The final symptom is when women experience discomfort during sexual contact. This usually occurs during stages three and four, which is referred to as advanced pelvic organ prolapse.

How do you diagnose pelvic organ prolapse?
First we look at a women’s history. Have they had previous surgery? Is there a family history of pelvic organ prolapse?
Next is an examination to assess the stage of the prolapse. We examine the pelvis in different positions and undertake an ultrasound, which can determine the position of the pelvic organs. We can also undertake an MRI to identify further detail about the supporting structures.
What are the stages of pelvic organ prolapse?
We use a pelvic organ prolapse quantification system, ranging from one to four. The zero stage is where the pelvic organs are at their normal position.
Stage one is where there is a prolapse, but it doesn’t extend beyond the vaginal walls.
Stage two is where the prolapse descends to the hymen, and the leading edge of the prolapse is within one centimetre above or below the hymen.
Stage three is a prolapse that extends beyond the hymen, above or below, by more than one centimetre.
Stage four is what we call a complete prolapse, where prolapse extends outside the vaginal canal.
Stages three and four are defined as advanced stage pelvic organ prolapse.
What impact does pelvic organ prolapse have on women?
Where the symptoms are severe, when a women has advanced pelvic organ prolapse, it has a negative impact on their quality of life.
First, their physical health. A woman cannot stand too much, cannot sit too much, cannot bend, cannot lift heavy objects. This makes it challenging for her to undertake daily activities.
It also impacts a woman’s psychological health. She will feel embarrassed and may experience anxiety and depression. Her social activity will reduce, and she may withdraw from any gatherings, such as a coffee gathering, a burial ceremony, or just attending the market or church.
Her sexual intimacy will also be affected. Because of the pain, bleeding, and discomfort, a woman may want to avoid any sexual contact.

What are the treatment options?
Prior to any surgery, we have a range of non-surgical options. This can include pelvic floor or Kegel exercises, where a woman is asked to hold urine and not let any gas escape and, by doing these exercises, she can train her muscles.
Lifestyle modifications may also be adopted such as a change to diet. This means mainly eating fibrous foods, drinking plenty of water, and eating only moderate amounts. Moderate exercise such as walking, but not lifting or carrying, may also be beneficial.

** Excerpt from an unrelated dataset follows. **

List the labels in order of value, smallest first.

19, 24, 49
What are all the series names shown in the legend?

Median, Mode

Another non-surgical treatment option is the use of pessaries. These are not in common use in Ethiopia but during my research but I was able to access them from the United States. Pessaries are generally divided into supporting pessaries and space occupying pessaries.
One of the supporting pessaries we use are ring pessaries, which support the pelvic organs in their normal position. We show women how to insert the pessary so they can do it on a daily basis. It can be removed at night when they’re having sexual contact. The pessary can be easily cleaned with soap and is an important treatment option. We need more available in this country.

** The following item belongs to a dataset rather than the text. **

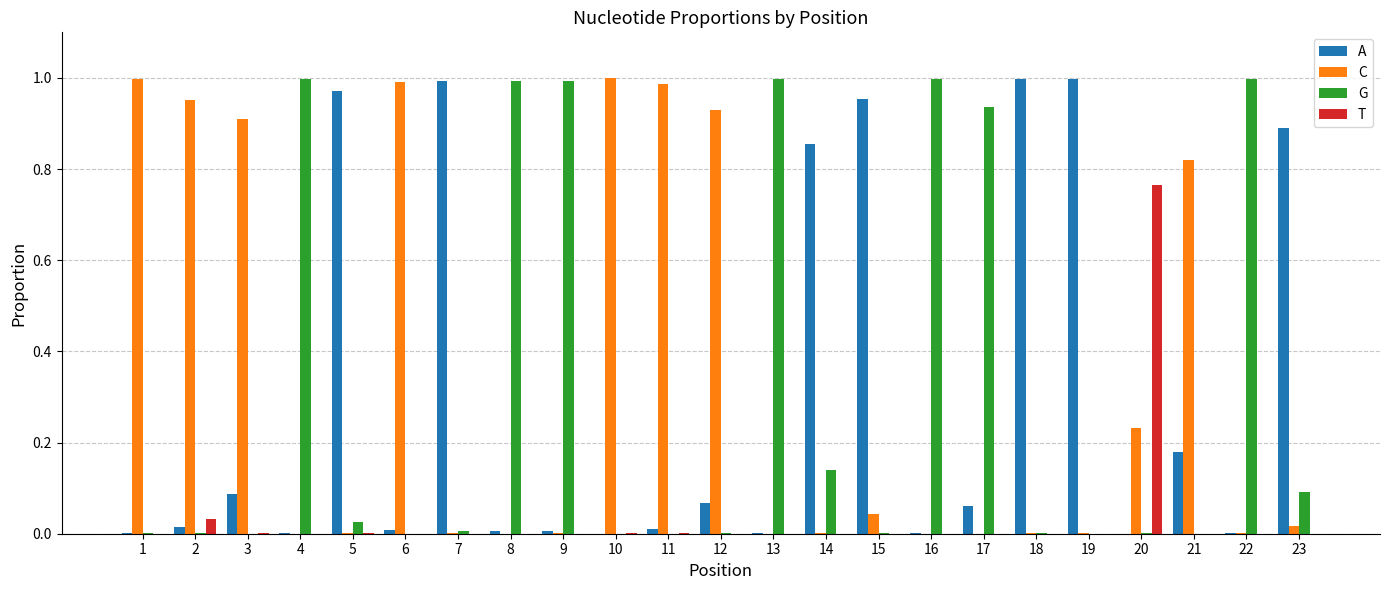

The C series shows 1.0 at 2. True or false?

True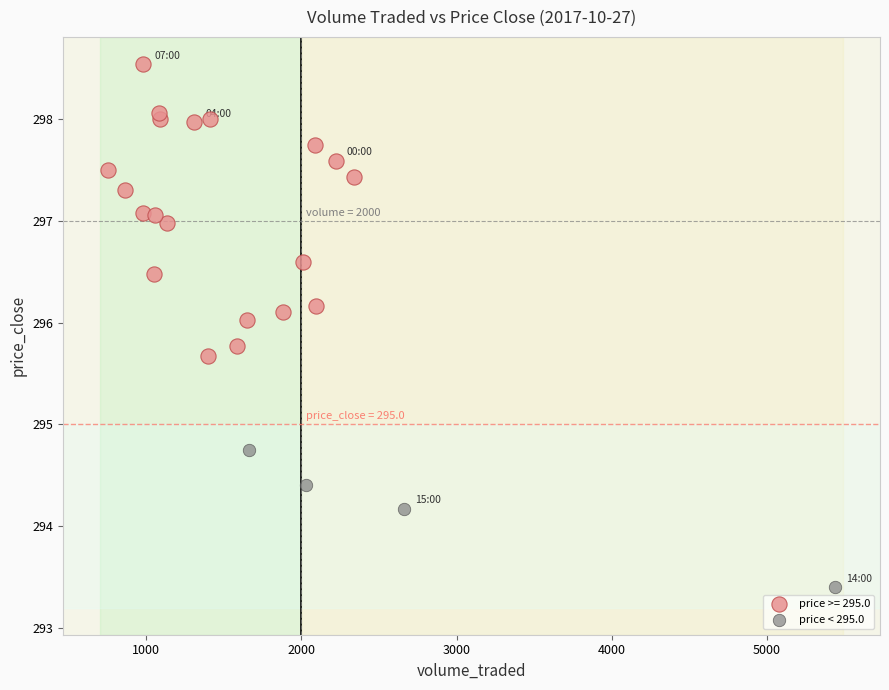

Which series reaches the maximum Y coordinate?

price >= 295.0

The fourth non-surgical option is a physiotherapy focusing on the pelvic floor muscles.
In terms of surgery, we use open surgery in Ethiopia. For pelvic organ prolapse, there are two options. The first is reconstructive surgery, to preserve the uterus for women who want to have another child. The second is obliterative surgery for older women or those with other health issues, such as advanced heart or kidney disease. This involves removing the uterus or closing the vaginal canal.
Restoring women to health
All six Hamlin Hospitals provide advanced pelvic organ prolapse surgery to women. Thank to the generosity of our supporters, this is available free of charge.
For women like Selenat, surgery has been life-changing. Selenat endured her condition for over two decades before finally being cured. “I never thought that I could get cured. Thanks to everyone here I am now a free woman ready to face life challenges by myself. I wish I had known you earlier but still feel so happy and I am ready to begin life again. Thank you.”